> **Exercise goal**: From the items below, copy word for word the part that opens with the line containing "クロスワールドリンクシェル" and closes with the line containing "３０歳以上Discord".

> **Raw data**:
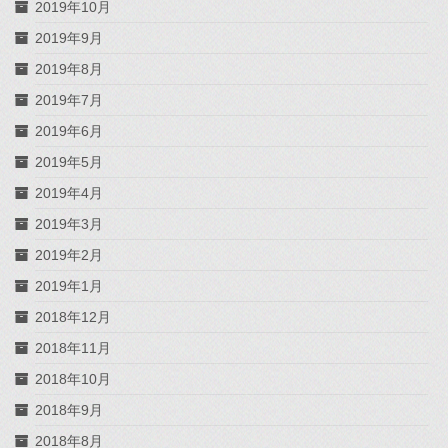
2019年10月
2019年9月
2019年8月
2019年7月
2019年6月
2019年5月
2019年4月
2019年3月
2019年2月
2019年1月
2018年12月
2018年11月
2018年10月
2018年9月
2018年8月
==
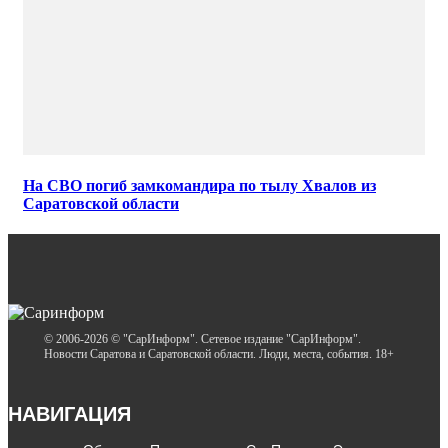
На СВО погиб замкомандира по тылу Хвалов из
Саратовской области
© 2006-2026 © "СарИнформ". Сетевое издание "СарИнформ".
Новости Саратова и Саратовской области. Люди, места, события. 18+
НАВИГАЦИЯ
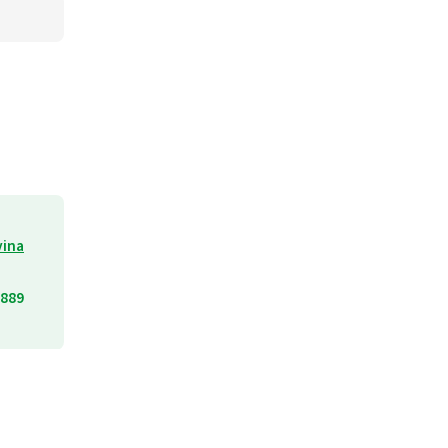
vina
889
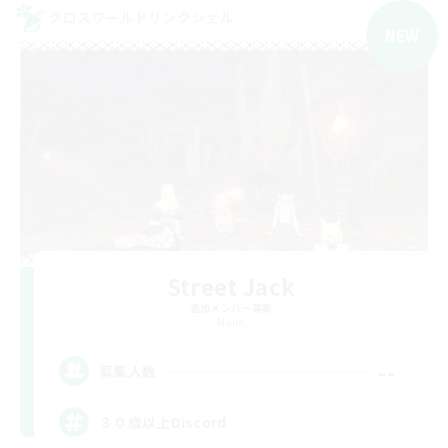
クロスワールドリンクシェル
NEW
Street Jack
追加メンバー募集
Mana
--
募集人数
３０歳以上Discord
--
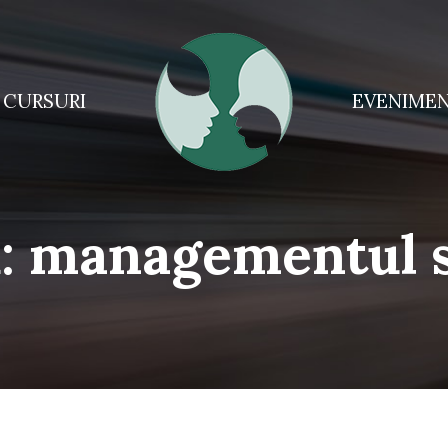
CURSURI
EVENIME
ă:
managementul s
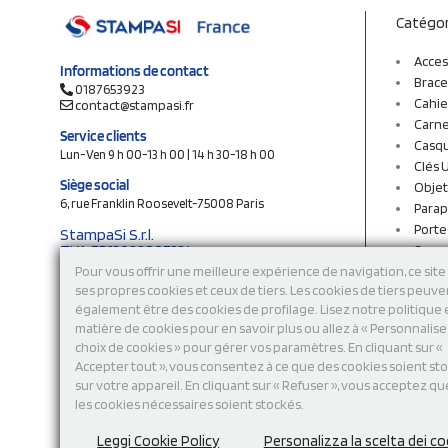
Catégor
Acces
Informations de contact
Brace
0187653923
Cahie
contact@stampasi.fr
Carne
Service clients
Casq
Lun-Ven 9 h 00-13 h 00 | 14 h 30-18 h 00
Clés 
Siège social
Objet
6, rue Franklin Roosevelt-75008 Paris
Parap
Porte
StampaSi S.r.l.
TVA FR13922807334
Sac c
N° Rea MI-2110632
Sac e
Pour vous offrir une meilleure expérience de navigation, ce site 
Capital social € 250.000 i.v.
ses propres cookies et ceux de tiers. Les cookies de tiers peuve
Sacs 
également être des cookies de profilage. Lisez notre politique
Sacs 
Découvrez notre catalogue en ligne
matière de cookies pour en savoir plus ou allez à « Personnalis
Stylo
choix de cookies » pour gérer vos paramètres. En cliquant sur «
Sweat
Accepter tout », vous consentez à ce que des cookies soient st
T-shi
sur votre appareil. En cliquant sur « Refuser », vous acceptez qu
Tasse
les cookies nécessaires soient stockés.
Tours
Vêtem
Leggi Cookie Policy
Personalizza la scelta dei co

> **Exercise response**:
クロスワールドリンクシェル
NEW
Street Jack
追加メンバー募集
Mana
--
募集人数
３０歳以上Discord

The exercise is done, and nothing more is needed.